In the UK, the BBC refused to bid for the tournament. Following the announcement of Premier Sports as the broadcaster not only for viewers in UK and Ireland but also for viewers in pan-Asia and Canada, Secretary of State for Digital, Culture, Media and Sport Lisa Nandy urged the IRL to strike a deal with a free-to-air broadcaster.

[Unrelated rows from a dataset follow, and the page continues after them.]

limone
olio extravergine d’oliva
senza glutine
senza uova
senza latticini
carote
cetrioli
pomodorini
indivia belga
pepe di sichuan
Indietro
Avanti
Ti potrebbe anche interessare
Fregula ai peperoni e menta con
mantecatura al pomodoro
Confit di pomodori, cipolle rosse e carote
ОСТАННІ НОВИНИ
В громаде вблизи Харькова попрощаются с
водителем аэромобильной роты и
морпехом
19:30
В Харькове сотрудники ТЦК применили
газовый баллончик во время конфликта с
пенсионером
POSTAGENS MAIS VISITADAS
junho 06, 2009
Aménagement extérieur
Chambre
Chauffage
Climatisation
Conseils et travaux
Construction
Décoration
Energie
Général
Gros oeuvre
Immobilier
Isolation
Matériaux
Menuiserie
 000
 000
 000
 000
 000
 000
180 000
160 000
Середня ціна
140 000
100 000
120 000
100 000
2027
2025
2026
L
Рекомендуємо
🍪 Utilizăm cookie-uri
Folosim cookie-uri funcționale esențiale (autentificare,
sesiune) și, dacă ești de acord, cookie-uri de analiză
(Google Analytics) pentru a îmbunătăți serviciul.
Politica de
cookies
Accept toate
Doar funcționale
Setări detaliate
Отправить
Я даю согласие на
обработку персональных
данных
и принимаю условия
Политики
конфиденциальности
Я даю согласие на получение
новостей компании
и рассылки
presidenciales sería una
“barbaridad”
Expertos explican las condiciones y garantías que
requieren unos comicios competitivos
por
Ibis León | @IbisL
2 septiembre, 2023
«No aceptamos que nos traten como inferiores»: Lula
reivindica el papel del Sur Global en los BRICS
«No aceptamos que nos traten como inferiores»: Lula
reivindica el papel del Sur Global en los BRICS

| Region | Broadcaster | Free-to-Air/ Subscription | Details |
|---|---|---|---|
| Australia | Seven Network | Free-to-Air | All men's, women's, and wheelchair matches live. |
| New Zealand | Sky Sport | Subscription | All men's, women's, and wheelchair matches live. |
| Canada | Premier Sports Americas | Subscription | All men's matches live and select women's and wheelchair matches live. |
| Japan Hong Kong Macau Mongolia South Korea Taiwan Afghanistan Vietnam Timor-Leste Thailand Singapore Philippines Myanmar Malaysia Laos Indonesia Cambodia Brunei Bangladesh Bhutan India Maldives Nepal Pakistan Sri Lanka | Premier Sports Asia | Subscription | All men's matches live and select women's and wheelchair matches live. |
| United Kingdom and Ireland | Premier Sports | Subscription | All men's matches live, all England women's and wheelchair matches live, and women's and wheelchair semi-finals and final live. |

==Legacy==
With the announcement of the 2026 Rugby League World Cup, International Rugby League (IRL) also announced a long awaited international rugby league calendar dating from 2023 to 2030, citing the cancellations of the 2025 tournament as "the perfect opportunity" to refresh the international game. The calendar confirmed the already arranged 2023 Tonga tour of England, and also announced a 2025 Kangaroo tour of England and France (which will include the revival of The Ashes), 2027 Kiwi tour of England, 2028 Kangaroo tour of England, and a 2029 tour between England and an unconfirmed Pacific Nation. The announcement also stated a 2024 Samoa tour of England would be likely (as this was already being discussed by the two nations). This was confirmed in June 2024.

The calendar also announced that the Women's Rugby League World Cup would be a stand alone event starting in 2028. In addition, there would be a renewed focus on regional tournaments to aid in developing lesser rugby league nations. A later announcement confirmed the Wheelchair Rugby League World Cup would also be a stand alone event starting in 2029. In 2025, The Guardian credited the success of the 2021 Rugby League World Cup as being key to this change. However following a tendering process, IRL announced that the decision to have three separate tournaments in different years was reversed and the next World Cups would be held concurrently in 2030.